▸ Exercise
Reproduce without alteration the stretch of entries from the very first line through the line containing "Reading: 82.5; psi".

▸ Data for review
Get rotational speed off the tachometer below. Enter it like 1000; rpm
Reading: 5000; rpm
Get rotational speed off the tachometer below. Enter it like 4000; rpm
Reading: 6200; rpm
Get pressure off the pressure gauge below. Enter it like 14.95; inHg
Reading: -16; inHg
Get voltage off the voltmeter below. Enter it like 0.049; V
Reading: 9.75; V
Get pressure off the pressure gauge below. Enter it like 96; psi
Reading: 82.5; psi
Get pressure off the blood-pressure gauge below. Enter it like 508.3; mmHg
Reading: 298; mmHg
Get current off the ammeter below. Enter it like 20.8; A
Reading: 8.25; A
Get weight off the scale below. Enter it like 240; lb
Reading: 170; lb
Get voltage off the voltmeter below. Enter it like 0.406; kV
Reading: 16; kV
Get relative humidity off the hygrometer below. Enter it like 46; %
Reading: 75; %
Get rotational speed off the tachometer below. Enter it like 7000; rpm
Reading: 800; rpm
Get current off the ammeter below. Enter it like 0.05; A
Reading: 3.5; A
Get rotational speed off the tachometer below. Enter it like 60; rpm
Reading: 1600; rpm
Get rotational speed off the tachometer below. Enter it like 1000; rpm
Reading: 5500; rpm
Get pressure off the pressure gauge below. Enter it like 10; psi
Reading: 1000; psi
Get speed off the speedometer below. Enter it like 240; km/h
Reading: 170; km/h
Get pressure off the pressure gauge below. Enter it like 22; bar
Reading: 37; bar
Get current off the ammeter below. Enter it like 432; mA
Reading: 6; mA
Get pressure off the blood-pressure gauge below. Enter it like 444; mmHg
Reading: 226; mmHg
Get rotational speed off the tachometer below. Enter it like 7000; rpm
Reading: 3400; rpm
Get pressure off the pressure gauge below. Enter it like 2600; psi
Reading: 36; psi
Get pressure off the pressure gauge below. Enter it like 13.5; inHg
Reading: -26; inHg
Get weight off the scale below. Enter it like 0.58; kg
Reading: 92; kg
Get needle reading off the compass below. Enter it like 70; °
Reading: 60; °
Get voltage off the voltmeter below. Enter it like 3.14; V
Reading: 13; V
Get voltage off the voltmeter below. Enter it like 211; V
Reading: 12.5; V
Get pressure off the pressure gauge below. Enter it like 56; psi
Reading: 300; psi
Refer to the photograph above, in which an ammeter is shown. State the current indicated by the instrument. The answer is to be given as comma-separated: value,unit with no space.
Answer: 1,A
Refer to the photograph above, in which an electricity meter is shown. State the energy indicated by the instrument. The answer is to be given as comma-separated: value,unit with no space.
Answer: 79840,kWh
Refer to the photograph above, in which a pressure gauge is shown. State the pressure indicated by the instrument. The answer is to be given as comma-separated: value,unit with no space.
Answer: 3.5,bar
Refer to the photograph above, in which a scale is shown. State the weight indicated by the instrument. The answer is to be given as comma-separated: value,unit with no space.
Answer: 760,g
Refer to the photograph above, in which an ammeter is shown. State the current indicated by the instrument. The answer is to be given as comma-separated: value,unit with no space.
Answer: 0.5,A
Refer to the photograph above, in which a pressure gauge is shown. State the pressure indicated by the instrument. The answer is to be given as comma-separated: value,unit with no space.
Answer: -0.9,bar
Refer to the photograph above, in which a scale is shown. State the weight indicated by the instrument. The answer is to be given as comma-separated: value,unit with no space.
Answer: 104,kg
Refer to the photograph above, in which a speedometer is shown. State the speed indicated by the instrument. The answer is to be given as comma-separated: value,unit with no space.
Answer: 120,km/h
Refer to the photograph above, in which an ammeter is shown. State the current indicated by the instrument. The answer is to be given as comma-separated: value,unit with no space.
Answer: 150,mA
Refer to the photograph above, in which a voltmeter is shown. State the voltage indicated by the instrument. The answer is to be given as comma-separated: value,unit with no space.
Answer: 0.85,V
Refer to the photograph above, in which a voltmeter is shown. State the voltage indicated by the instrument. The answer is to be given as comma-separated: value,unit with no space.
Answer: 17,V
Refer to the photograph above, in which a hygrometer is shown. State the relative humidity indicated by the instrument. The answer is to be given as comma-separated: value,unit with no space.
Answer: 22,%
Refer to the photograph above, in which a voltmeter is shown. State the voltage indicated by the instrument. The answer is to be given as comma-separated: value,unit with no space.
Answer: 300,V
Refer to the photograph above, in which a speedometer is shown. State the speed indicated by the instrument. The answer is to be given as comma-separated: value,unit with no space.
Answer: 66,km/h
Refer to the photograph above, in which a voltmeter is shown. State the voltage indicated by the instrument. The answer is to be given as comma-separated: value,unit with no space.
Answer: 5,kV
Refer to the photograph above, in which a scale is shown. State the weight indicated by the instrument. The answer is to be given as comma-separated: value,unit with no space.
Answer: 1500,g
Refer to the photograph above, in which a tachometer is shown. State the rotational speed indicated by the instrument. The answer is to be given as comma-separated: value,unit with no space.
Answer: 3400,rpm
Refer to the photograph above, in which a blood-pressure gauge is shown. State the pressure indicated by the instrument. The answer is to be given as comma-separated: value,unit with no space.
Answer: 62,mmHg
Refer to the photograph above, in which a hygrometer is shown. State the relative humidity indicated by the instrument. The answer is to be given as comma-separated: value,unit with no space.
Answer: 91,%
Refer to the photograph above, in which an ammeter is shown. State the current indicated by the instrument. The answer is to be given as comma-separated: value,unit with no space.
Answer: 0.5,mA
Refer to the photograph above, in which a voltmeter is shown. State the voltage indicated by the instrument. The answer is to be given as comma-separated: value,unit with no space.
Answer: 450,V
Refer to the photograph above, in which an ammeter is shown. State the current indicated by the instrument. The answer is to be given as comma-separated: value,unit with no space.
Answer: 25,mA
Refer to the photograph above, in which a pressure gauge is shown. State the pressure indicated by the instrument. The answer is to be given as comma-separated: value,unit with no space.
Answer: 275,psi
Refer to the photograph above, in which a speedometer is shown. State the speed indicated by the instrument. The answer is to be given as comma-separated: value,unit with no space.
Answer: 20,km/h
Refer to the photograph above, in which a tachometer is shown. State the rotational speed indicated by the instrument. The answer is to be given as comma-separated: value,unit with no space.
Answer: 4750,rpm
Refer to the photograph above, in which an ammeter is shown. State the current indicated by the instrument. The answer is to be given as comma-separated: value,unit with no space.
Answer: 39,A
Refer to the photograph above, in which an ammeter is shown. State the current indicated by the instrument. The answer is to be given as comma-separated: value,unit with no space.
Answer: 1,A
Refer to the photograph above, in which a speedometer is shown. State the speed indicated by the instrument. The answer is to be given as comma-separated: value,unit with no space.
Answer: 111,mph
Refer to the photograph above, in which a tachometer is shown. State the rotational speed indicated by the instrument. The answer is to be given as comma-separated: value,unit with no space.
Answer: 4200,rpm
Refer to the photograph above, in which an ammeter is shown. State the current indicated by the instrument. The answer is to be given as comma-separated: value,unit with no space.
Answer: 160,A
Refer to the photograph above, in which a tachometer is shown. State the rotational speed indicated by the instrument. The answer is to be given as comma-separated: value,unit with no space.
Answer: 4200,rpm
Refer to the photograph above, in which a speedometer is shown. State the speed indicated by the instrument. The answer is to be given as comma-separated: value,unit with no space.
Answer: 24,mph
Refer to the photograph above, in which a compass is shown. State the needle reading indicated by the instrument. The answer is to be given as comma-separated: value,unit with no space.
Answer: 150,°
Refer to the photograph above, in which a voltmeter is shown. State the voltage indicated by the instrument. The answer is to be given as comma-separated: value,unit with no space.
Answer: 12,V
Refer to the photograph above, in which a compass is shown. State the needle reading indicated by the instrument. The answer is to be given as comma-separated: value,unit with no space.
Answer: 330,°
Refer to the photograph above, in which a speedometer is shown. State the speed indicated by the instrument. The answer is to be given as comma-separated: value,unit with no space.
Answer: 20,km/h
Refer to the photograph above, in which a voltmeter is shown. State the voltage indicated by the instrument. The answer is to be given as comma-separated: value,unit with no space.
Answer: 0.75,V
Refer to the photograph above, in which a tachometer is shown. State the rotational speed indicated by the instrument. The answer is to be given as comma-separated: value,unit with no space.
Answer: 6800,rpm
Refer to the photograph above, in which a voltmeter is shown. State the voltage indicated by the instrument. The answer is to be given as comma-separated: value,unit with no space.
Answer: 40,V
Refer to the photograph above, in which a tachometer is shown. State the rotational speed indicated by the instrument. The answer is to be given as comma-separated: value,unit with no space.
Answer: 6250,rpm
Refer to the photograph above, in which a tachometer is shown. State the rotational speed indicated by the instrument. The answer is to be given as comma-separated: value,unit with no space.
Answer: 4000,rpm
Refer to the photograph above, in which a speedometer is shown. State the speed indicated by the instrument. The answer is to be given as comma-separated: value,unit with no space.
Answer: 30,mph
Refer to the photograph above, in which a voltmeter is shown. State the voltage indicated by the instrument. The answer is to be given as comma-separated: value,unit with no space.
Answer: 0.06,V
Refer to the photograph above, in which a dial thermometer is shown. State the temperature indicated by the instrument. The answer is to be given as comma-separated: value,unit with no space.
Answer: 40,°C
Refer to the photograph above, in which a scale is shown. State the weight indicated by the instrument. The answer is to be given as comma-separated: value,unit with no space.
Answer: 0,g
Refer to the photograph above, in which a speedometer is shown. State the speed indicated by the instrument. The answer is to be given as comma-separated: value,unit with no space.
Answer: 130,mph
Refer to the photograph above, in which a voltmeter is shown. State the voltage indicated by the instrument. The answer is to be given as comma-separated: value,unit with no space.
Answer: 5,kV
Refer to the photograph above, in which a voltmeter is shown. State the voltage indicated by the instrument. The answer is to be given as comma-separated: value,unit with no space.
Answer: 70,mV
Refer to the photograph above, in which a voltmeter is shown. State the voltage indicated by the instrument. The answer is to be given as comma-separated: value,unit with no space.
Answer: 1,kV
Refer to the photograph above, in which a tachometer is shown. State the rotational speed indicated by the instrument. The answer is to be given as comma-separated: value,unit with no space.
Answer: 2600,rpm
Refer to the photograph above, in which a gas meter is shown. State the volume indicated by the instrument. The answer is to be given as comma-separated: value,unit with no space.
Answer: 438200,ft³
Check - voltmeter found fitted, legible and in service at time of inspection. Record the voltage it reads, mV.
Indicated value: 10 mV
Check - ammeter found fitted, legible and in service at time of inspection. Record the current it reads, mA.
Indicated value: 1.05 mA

▸ Final answer
Get rotational speed off the tachometer below. Enter it like 1000; rpm
Reading: 5000; rpm
Get rotational speed off the tachometer below. Enter it like 4000; rpm
Reading: 6200; rpm
Get pressure off the pressure gauge below. Enter it like 14.95; inHg
Reading: -16; inHg
Get voltage off the voltmeter below. Enter it like 0.049; V
Reading: 9.75; V
Get pressure off the pressure gauge below. Enter it like 96; psi
Reading: 82.5; psi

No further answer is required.